Posted 12 days ago | Reply Privately

Adam V.

Worlds best chardonnay? Wouldn’t that be akin to stating you’re the worlds best “lady (or man) of the evening”. I get how Montrachet and DRC are the priciest Chardonnays and Pinot Noirs in the world….but before we start talking about how great the terroir of North Korea is….lets say instead there are other places than Burgundy that can make great Chards and Pinots. And with that – there will be more good juice on the market. As a result of an abundance of surplus good juice….Canadian Chardonnays may never achieve the level of price and accolades that Montrachet has in past history. I’m guessing to compete in the future for the premium wine dollar you will need more than “terroir” and great wine making…..
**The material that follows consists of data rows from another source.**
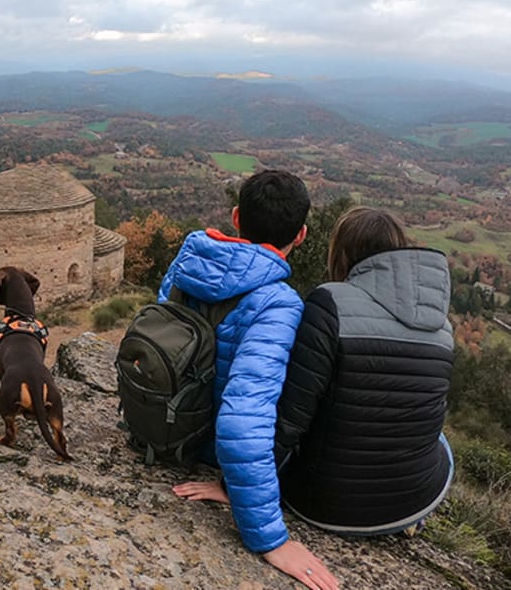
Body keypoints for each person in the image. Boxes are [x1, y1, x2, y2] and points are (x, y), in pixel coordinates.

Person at [162, 170, 339, 590]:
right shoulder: (278, 303)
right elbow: (243, 420)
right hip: (204, 447)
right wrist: (268, 538)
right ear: (301, 235)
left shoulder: (191, 261)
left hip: (158, 422)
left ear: (236, 217)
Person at [272, 206, 454, 536]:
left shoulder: (329, 302)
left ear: (342, 252)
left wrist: (236, 486)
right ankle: (408, 519)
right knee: (441, 439)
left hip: (324, 502)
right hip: (413, 501)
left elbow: (291, 417)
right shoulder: (443, 326)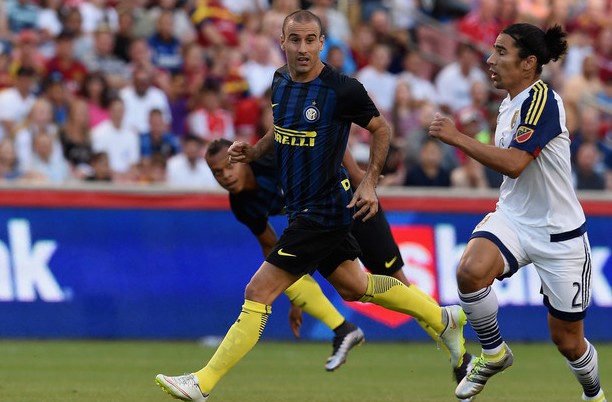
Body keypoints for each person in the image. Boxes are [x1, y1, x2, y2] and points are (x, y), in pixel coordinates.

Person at [156, 10, 468, 402]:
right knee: (356, 286)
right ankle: (443, 317)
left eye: (310, 40)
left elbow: (381, 129)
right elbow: (280, 129)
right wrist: (254, 152)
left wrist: (369, 182)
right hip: (301, 209)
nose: (302, 48)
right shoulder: (280, 81)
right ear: (282, 42)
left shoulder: (341, 89)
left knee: (258, 290)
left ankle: (203, 383)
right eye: (295, 39)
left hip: (324, 210)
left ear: (322, 42)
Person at [429, 23, 608, 402]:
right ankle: (494, 352)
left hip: (559, 234)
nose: (490, 60)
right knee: (469, 271)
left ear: (529, 63)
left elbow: (514, 163)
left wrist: (457, 137)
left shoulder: (542, 101)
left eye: (501, 52)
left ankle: (594, 395)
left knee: (568, 341)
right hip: (513, 218)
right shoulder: (509, 103)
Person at [204, 138, 475, 377]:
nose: (226, 176)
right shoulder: (242, 205)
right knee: (353, 288)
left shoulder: (271, 156)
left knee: (398, 282)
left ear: (242, 159)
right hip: (320, 222)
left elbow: (330, 135)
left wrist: (356, 174)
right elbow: (270, 249)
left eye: (229, 166)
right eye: (217, 172)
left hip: (355, 204)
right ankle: (346, 329)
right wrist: (292, 294)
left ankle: (461, 356)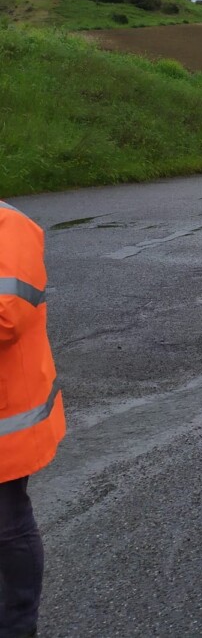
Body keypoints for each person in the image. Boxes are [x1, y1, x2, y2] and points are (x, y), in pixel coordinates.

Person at [0, 200, 67, 638]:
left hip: (7, 425)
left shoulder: (11, 226)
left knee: (5, 528)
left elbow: (8, 315)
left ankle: (16, 624)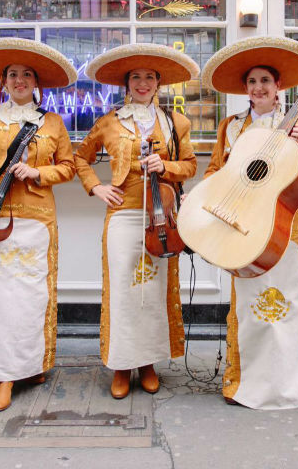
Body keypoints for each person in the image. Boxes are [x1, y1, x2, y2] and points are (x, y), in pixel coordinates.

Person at [200, 36, 298, 409]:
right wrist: (202, 197)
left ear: (279, 86)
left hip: (285, 223)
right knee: (249, 307)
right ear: (245, 89)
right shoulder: (231, 126)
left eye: (265, 81)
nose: (259, 88)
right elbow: (216, 170)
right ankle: (247, 384)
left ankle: (291, 385)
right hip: (243, 222)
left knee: (288, 304)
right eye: (252, 82)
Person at [74, 43, 198, 399]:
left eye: (149, 77)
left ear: (158, 82)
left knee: (154, 292)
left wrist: (167, 166)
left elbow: (189, 165)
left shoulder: (176, 122)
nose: (142, 83)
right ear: (125, 84)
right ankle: (122, 365)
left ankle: (148, 363)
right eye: (135, 77)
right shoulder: (109, 123)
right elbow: (79, 159)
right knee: (124, 293)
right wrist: (96, 187)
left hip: (162, 218)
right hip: (122, 217)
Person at [0, 37, 77, 411]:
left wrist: (37, 171)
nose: (19, 80)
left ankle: (29, 366)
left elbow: (68, 167)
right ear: (3, 81)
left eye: (27, 75)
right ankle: (1, 372)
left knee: (31, 301)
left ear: (37, 83)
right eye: (13, 74)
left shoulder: (52, 122)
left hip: (37, 223)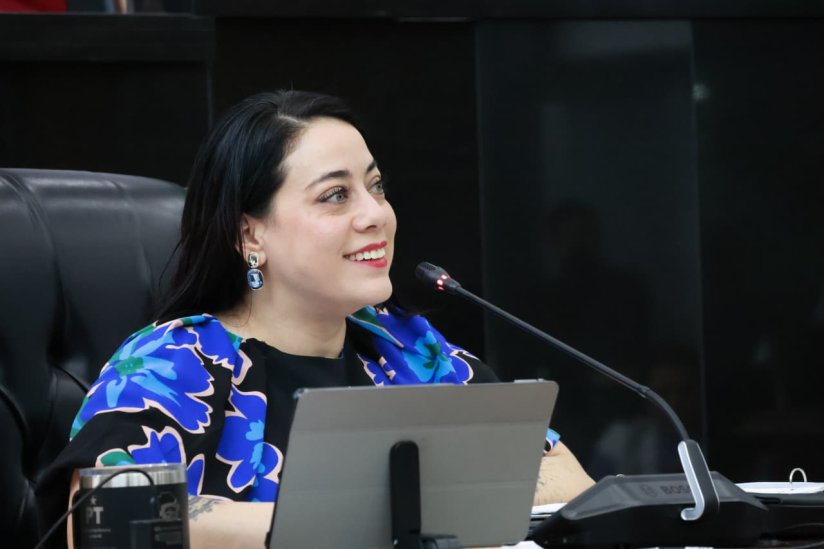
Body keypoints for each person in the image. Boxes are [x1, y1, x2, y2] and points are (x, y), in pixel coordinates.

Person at [50, 90, 594, 548]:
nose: (375, 214)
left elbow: (568, 478)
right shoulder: (175, 360)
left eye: (375, 186)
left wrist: (400, 516)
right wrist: (376, 518)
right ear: (250, 235)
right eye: (335, 196)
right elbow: (104, 518)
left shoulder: (405, 346)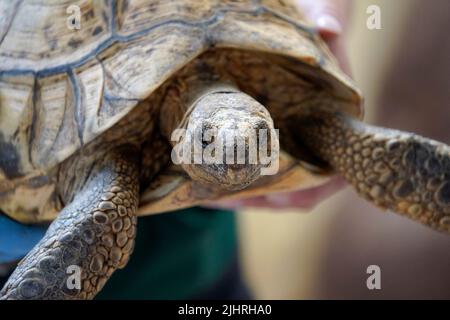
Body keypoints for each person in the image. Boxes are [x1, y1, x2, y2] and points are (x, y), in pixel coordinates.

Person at [0, 0, 352, 299]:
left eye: (255, 138)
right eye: (210, 143)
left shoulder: (284, 97)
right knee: (98, 223)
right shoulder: (113, 155)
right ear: (186, 137)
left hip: (195, 269)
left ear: (271, 127)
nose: (235, 157)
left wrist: (322, 19)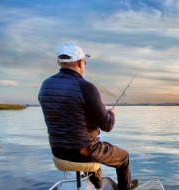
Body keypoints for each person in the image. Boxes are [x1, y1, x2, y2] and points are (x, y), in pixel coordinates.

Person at [38, 42, 139, 190]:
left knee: (93, 143)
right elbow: (107, 126)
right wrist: (111, 113)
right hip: (84, 152)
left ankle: (97, 182)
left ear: (60, 62)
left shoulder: (45, 85)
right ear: (80, 62)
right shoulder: (86, 87)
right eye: (84, 62)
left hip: (57, 151)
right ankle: (125, 187)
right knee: (123, 157)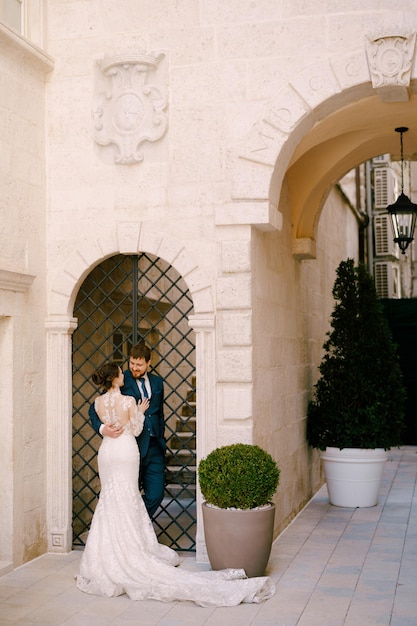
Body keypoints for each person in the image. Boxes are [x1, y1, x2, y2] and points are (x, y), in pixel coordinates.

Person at [76, 362, 275, 606]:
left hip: (107, 452)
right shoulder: (128, 401)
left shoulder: (97, 403)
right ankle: (132, 548)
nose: (124, 374)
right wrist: (138, 411)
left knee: (109, 496)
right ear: (116, 378)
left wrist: (107, 427)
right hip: (126, 450)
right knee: (127, 495)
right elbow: (137, 429)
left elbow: (101, 418)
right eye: (121, 372)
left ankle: (107, 555)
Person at [89, 342, 166, 518]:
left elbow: (159, 413)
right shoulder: (119, 379)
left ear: (149, 362)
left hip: (154, 447)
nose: (134, 367)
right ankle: (126, 528)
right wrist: (102, 428)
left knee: (156, 495)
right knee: (123, 492)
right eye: (132, 363)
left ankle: (132, 525)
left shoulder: (157, 382)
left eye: (139, 364)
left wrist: (161, 435)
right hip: (129, 447)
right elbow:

Posted 10 days ago | Reply Privately

Kooshyar D.

I guess. Burgundy needs to be aged to achieve its best and many Chards happen elsewhere that are wonderful young. California had a good run and probably will never give up its claim to fame that it is so great. The competition will pull the buyers in other directions however. I think it is misunderstood that a wine has to beat the traditional best to achieve a status. Canadian Chardonnay needs the spotlight long enough to be recognized by consumers and it becomes an alternative in the marketplace. I think this is a more reasonable way of looking at why they compete for the recognition. Nobody has to beat anybody. They just need to push them aside long enough to be remembered.